Text provided.
----
I’ve had two problems, other than the leads. The first is kinda’ obvious and I would guess you’ve already eliminated it… low batteries. The programming starts okay but bombs out after a while. I’ve seen a set of batteries where two were sitting at around 1.2v and the third was measuring -0.3v (yup, that’s a minus sign!). The main trouble is crappy, el-cheapo batteries, with all of those LEDs on the Yellow board not helping much.
The second issue that I’ve had (more than once with some recent batches of these boards) is solder bridges. Some of the hand soldering on the bottom of the boards is abysmal. I know we can’t expect too much in the way of Q/A at the prices we pay, but it doesn’t seem like they’re tested at all. 😦
Anyway, with good batteries and no solder bridges I don’t usually have any trouble programming at 115200. I use Linux, so I’m using the “screen” program to connect to the serial port when actually monitoring or configuring a running application. If you put on the programming jumper, connect up to your PC and run your terminal program and then push the middle battery back in (the yellow-board on/off switch 🙂 ), you should definitely see a line of gibberish on the terminal (the usual ESP start-up messages at some strange baud rate that no-one else in the world uses). If you’re not seeing that, then there must be a pretty basic issue (as you mention the LEDs are flashing). I’d double check the ground connection between the yellow-board and your USB adapter.
----
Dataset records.

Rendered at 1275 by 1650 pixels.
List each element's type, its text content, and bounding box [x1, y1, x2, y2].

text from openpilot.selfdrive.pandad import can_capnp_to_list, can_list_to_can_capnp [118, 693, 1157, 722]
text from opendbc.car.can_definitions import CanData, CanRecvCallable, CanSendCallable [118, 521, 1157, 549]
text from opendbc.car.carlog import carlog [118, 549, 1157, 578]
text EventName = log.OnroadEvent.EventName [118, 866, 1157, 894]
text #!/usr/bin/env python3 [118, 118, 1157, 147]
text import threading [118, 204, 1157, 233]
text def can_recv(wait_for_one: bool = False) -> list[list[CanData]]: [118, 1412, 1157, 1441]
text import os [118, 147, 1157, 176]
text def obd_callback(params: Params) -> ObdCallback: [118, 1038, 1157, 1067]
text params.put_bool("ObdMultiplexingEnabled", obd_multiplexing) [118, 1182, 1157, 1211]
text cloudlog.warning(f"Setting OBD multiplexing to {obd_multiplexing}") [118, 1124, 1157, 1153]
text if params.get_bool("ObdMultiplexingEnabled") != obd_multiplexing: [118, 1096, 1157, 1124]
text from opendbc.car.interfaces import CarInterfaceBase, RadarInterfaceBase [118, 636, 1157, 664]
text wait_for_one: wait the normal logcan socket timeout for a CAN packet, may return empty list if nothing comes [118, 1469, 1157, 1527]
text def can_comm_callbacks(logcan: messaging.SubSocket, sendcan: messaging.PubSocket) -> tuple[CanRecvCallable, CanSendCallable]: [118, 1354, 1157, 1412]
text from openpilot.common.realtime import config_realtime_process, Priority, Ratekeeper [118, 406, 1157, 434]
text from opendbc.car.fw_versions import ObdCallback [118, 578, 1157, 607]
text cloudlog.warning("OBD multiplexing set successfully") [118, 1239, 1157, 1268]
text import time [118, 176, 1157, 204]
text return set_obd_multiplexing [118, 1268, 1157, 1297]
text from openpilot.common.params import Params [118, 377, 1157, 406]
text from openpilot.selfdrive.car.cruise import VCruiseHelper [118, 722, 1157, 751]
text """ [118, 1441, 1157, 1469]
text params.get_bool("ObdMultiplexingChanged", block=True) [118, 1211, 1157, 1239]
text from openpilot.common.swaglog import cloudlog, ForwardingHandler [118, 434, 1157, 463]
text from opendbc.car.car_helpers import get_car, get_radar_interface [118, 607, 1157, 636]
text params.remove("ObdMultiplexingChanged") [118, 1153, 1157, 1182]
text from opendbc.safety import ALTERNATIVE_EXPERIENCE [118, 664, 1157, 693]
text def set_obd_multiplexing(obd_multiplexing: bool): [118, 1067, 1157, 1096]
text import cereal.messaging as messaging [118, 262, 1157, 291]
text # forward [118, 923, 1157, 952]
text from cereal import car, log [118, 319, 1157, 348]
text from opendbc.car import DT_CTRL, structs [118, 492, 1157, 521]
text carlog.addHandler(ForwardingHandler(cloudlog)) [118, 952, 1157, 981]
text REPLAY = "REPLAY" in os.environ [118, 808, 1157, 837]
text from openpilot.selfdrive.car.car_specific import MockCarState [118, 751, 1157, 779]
----
Requests.
1. Summarize the forum post on board programming problems in two sentences.
2. Copy the records, starting at their first line and ending with the line containing "List each element's", both included.

Results in order.
1. Apart from the leads, the writer has had two problems: low batteries, which let programming start but make it fail after a while, and solder bridges caused by poor hand soldering on the bottom of some recent boards. With good batteries and no solder bridges, programming at 115200 usually works, and if a line of gibberish does not appear on the terminal after power is restored with the programming jumper on, the ground connection between the yellow board and the USB adapter should be checked.

2.
Rendered at 1275 by 1650 pixels.
List each element's type, its text content, and bounding box [x1, y1, x2, y2].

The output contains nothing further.